Somewhere below are a line with "text_box [1797, 929, 1988, 975]" and a later line with "Document page, 1500x844 pixels.". Output exactly those lines and all lines between them.

Bounding box prediction data
+ + +

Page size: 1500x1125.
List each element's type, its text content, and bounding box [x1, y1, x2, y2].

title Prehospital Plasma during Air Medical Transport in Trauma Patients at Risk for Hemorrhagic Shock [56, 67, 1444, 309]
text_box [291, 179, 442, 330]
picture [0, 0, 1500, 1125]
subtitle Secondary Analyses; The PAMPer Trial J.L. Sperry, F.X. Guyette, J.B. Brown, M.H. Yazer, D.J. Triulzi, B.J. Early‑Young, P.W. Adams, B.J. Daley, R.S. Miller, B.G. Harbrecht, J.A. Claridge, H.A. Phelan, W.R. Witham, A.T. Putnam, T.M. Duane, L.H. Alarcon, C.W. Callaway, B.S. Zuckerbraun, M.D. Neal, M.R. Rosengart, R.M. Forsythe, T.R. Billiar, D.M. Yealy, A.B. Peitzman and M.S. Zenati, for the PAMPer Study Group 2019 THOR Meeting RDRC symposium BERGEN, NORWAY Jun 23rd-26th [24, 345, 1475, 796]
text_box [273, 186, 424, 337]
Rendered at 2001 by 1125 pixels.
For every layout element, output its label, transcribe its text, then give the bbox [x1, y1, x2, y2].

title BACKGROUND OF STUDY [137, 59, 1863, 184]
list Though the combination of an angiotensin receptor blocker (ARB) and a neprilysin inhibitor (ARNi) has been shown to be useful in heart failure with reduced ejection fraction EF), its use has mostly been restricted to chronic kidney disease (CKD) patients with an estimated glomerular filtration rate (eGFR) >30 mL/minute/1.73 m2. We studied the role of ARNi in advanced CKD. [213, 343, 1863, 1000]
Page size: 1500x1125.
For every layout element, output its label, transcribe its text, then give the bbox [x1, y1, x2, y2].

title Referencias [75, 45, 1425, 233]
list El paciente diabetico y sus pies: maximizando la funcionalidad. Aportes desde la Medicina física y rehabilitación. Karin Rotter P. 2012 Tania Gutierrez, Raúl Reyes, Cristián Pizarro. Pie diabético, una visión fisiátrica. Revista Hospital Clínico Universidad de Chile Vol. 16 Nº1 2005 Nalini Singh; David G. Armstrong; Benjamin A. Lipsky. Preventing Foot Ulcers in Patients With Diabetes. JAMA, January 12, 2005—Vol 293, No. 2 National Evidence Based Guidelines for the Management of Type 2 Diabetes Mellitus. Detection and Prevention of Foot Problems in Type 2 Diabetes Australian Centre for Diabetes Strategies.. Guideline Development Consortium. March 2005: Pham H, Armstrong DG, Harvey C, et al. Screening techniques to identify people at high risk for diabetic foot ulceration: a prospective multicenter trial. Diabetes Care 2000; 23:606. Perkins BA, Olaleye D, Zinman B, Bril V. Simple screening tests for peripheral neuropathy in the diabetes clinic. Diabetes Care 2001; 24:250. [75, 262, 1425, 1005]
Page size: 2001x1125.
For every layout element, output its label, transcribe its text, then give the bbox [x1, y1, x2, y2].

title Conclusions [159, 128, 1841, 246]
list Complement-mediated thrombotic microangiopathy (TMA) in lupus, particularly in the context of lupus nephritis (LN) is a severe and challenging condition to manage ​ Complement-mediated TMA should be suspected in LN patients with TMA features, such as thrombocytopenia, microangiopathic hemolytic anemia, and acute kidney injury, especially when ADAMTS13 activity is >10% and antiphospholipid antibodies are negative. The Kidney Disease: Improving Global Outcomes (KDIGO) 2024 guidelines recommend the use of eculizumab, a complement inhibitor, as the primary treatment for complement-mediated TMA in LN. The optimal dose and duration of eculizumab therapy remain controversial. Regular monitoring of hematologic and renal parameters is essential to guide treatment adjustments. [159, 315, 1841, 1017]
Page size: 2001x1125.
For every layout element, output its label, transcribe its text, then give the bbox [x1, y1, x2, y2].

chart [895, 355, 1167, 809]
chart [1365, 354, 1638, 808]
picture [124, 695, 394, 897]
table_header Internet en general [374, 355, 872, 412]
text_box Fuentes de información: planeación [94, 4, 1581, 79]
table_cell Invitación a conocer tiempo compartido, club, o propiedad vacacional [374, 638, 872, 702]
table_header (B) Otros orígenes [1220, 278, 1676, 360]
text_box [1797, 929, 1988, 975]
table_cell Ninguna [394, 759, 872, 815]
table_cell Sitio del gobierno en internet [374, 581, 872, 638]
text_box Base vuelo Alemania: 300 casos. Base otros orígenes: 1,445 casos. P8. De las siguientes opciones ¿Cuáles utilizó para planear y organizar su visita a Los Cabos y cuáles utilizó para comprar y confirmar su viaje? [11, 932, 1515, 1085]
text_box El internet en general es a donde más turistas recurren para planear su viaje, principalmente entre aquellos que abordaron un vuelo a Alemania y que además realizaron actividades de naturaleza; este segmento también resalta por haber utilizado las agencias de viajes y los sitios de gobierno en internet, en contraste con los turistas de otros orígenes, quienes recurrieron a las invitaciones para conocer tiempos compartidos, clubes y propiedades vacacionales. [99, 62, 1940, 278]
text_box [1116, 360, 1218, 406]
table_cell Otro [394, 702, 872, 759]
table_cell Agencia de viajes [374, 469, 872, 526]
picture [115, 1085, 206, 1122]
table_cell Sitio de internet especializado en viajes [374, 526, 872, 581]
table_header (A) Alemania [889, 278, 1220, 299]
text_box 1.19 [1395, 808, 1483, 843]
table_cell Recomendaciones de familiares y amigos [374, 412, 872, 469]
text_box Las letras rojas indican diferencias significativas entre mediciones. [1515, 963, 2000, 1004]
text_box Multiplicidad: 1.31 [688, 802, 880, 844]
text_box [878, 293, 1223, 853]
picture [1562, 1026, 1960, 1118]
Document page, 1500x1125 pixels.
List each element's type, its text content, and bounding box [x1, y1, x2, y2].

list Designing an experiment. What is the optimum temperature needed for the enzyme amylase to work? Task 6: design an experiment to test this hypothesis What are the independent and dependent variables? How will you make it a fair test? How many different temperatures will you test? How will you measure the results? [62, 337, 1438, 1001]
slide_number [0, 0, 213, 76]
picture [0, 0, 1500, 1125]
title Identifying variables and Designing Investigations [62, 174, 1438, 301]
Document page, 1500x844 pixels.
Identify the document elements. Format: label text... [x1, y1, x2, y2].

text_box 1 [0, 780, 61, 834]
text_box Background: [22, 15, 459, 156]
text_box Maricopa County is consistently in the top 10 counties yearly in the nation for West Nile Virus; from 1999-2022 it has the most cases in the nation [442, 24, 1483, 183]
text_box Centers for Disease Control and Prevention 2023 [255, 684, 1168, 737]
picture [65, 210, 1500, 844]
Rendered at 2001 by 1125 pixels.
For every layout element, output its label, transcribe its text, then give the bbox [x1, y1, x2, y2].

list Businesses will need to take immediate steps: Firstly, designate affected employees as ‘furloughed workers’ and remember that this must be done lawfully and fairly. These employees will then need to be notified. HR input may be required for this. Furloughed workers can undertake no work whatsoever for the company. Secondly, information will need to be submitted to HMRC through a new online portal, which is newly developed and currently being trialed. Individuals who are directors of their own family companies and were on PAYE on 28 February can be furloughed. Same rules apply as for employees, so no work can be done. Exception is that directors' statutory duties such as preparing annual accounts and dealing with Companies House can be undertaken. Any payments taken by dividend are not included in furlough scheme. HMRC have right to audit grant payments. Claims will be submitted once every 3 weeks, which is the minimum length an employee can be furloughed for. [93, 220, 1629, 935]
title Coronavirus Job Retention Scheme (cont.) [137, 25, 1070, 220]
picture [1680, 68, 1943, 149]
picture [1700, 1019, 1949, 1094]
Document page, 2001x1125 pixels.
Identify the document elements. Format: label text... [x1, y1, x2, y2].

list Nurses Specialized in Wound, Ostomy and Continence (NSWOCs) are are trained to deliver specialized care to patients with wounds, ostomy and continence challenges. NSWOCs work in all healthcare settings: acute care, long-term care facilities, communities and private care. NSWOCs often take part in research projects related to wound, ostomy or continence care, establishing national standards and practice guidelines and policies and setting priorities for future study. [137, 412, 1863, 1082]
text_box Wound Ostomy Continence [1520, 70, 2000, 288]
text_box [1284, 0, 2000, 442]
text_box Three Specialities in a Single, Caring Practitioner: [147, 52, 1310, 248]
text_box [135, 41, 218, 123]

+ + +

RESULT -
text_box [1797, 929, 1988, 975]
table_cell Ninguna [394, 759, 872, 815]
table_cell Sitio del gobierno en internet [374, 581, 872, 638]
text_box Base vuelo Alemania: 300 casos. Base otros orígenes: 1,445 casos. P8. De las siguientes opciones ¿Cuáles utilizó para planear y organizar su visita a Los Cabos y cuáles utilizó para comprar y confirmar su viaje? [11, 932, 1515, 1085]
text_box El internet en general es a donde más turistas recurren para planear su viaje, principalmente entre aquellos que abordaron un vuelo a Alemania y que además realizaron actividades de naturaleza; este segmento también resalta por haber utilizado las agencias de viajes y los sitios de gobierno en internet, en contraste con los turistas de otros orígenes, quienes recurrieron a las invitaciones para conocer tiempos compartidos, clubes y propiedades vacacionales. [99, 62, 1940, 278]
text_box [1116, 360, 1218, 406]
table_cell Otro [394, 702, 872, 759]
table_cell Agencia de viajes [374, 469, 872, 526]
picture [115, 1085, 206, 1122]
table_cell Sitio de internet especializado en viajes [374, 526, 872, 581]
table_header (A) Alemania [889, 278, 1220, 299]
text_box 1.19 [1395, 808, 1483, 843]
table_cell Recomendaciones de familiares y amigos [374, 412, 872, 469]
text_box Las letras rojas indican diferencias significativas entre mediciones. [1515, 963, 2000, 1004]
text_box Multiplicidad: 1.31 [688, 802, 880, 844]
text_box [878, 293, 1223, 853]
picture [1562, 1026, 1960, 1118]
Document page, 1500x1125 pixels.
List each element's type, its text content, and bounding box [x1, y1, x2, y2].

list Designing an experiment. What is the optimum temperature needed for the enzyme amylase to work? Task 6: design an experiment to test this hypothesis What are the independent and dependent variables? How will you make it a fair test? How many different temperatures will you test? How will you measure the results? [62, 337, 1438, 1001]
slide_number [0, 0, 213, 76]
picture [0, 0, 1500, 1125]
title Identifying variables and Designing Investigations [62, 174, 1438, 301]
Document page, 1500x844 pixels.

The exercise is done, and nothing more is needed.